* _BRIEF 1_
In the sales-forecasting notebook text, translate the sentence "It uses the sktime library and simple trend and seasonality features." into Spanish.
* _BRIEF 2_
Return the lines of the listing from the one containing "right elbow: (291, 136, -12)" through the end of the listing, reproduced without any change.

* _EXCERPTED TEXT_
This notebook is a baseline application of [MINIROCKET](https://paperswithcode.com/paper/minirocket-a-very-fast-almost-deterministic). It uses the sktime library and simple trend and seasonality features. There are many more features that can be generated to increase performance. Please comment and upvote if you find it useful.

## Prep the environment

In [None]:
!pip install sktime --quiet --ignore-installed -U

In [None]:
import os
for dirname, _, filenames in os.walk('/kaggle/input'):
    for filename in filenames:
        print(os.path.join(dirname, filename))

In [None]:
import pandas as pd
import random
seed = 53 ## used for consistency
random.seed(seed)

# Prepare Training Data

In [None]:
train = pd.read_csv('/kaggle/input/store-sales-time-series-forecasting/train.csv',
    usecols=['store_nbr', 'family', 'date', 'sales'],
    dtype={
        'store_nbr': 'category',
        'family': 'category',
        'sales': 'float32',
    },
    parse_dates=['date'],
    infer_datetime_format=True,
)
train['date'] = train.date.dt.to_period('D')
train = train.set_index(['store_nbr', 'family', 'date']).sort_index()
train.shape

In [None]:
# set dates for subset of training data to avoid earthquake effect
start_date = '2016-07-01'
end_date = '2017-08-15'

from learntools.time_series.utils import plot_periodogram, seasonal_plot

average_sales = train.groupby('date').mean().squeeze().loc[start_date:end_date]
plot_periodogram(average_sales)

It appears there is some strong biweekly (paychecks) seasonality and also some weak annual seaonality. Create trend and seasonal features based on Annual and Weekly frequencies.

* _GIVEN ENTRIES_

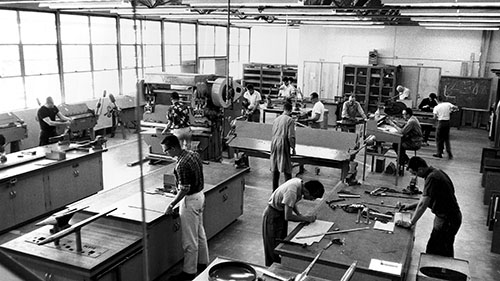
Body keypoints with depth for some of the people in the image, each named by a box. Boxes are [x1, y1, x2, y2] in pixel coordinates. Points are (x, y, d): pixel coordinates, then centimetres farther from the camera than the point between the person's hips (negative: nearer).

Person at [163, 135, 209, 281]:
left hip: (190, 200, -10)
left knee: (189, 239, 2)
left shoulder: (182, 165, -27)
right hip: (200, 195, 10)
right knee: (200, 233, 22)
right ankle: (203, 262, 36)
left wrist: (172, 205, -16)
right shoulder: (194, 154, 2)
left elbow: (185, 189, -25)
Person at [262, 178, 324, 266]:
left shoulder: (300, 183, -10)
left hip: (281, 212, 9)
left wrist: (299, 214, -2)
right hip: (273, 216, -9)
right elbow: (288, 217, -32)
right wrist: (305, 218, -22)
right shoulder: (292, 192, -36)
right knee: (274, 248, 2)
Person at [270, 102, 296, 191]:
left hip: (274, 144, 6)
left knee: (275, 169, 13)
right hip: (283, 145, -6)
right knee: (287, 170, 1)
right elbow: (291, 136, -12)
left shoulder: (276, 119, 12)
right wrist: (293, 148, -1)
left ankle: (275, 190, 21)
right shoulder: (290, 120, -7)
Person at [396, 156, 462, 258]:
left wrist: (410, 223, -23)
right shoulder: (436, 172, 7)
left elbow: (423, 204, -27)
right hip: (451, 216, 10)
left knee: (432, 251, -3)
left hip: (447, 220, -10)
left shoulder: (432, 178, -24)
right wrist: (411, 206, 14)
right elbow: (429, 199, 18)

* _RESPONSE 1_
Utiliza la biblioteca sktime y características sencillas de tendencia y estacionalidad.

* _RESPONSE 2_
right elbow: (291, 136, -12)
left shoulder: (276, 119, 12)
right wrist: (293, 148, -1)
left ankle: (275, 190, 21)
right shoulder: (290, 120, -7)
Person at [396, 156, 462, 258]:
left wrist: (410, 223, -23)
right shoulder: (436, 172, 7)
left elbow: (423, 204, -27)
right hip: (451, 216, 10)
left knee: (432, 251, -3)
left hip: (447, 220, -10)
left shoulder: (432, 178, -24)
right wrist: (411, 206, 14)
right elbow: (429, 199, 18)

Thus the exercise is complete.